Bundesrat Maurer erinnerte den Nationalrat zudem daran, dass es das Parlament war, das in den letzten Jahren auf die vom Bundesrat vorgeschlagenen Kürzungen zur Korrektur der Teuerung insbesondere in den Bereichen Bildung, Landwirtschaft und Armee verzichtet hatte. Entsprechend erachtete er es als sinnvoller, dem Bundesrat und dem Parlament die Handlungsfreiheit zu bewahren und die Korrektur des Teuerungsausgleichs von Fall zu Fall zu beurteilen. Dennoch sprachen sich 133 Nationalrätinnen und Nationalräte für die Motion Dittli aus, 55 waren dagegen (keine Enthaltungen). Befürwortet wurde die Änderung geschlossen von der SVP-, BDP-, GLP- sowie mehrheitlich von der FDP- und CVP/EVP-Fraktion, abgelehnt wurde sie geschlossen von der SP- und Grünen-Fraktion. Aufgrund des Erfolgs der Motion Dittli entschied sich die FDP-Fraktion zudem dazu, ihre Motion „Teuerung nur ausgleichen, wenn es eine Teuerung gibt" (Mo. 16.3451), die ein sehr ähnliches Anliegen verfolgte, zurückzuziehen.
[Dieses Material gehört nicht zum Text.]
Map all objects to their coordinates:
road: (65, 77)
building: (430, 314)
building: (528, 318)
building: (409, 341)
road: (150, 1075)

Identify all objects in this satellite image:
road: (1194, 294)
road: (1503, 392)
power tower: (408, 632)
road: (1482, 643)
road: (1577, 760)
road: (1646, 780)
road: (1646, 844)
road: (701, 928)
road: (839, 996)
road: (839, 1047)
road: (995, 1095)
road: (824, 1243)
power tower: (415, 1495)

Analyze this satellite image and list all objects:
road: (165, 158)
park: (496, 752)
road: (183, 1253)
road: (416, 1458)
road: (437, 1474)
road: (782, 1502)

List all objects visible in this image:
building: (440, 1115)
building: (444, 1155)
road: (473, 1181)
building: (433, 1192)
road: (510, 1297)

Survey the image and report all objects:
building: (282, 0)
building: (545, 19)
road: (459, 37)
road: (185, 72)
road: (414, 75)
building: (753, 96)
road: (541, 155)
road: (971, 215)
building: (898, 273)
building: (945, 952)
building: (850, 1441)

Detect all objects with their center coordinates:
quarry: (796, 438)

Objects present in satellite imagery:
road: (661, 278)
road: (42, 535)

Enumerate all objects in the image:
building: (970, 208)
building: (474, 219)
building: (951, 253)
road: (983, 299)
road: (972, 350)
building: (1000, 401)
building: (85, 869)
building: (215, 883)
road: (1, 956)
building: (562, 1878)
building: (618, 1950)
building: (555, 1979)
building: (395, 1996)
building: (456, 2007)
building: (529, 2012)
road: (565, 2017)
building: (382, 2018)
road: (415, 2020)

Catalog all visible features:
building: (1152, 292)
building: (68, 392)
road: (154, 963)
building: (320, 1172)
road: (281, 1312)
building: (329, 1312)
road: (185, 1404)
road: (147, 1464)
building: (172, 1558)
In seinem Bericht zu den Motionen und Postulaten des Jahres 2019 erläuterte der Bundesrat im März 2020 seine Umsetzung der Motion Dittli (fdp, UR) «Teuerung nur ausgleichen, wenn Teuerung anfällt»: Er habe ein Konzept entwickelt, mit dem in Voranschlag und Finanzplan jährlich sämtliche schwach gebundenen Ausgaben systematisch an die Teuerung angepasst werden. Dabei werden die Ausgaben bei tieferer Teuerung gekürzt und bei höherer Teuerung aufgestockt. Dieses neue Konzept hatte bereits bei den Voranschlägen 2019 und 2020 Anwendung gefunden und in beiden Fällen für viel Gesprächsstoff gesorgt. Damit erachtete der Bundesrat die Motion als erfüllt. Dem pflichtete das Parlament in der Herbstsession 2020 bei, als National- und Ständerat die Motion stillschweigend abschrieben.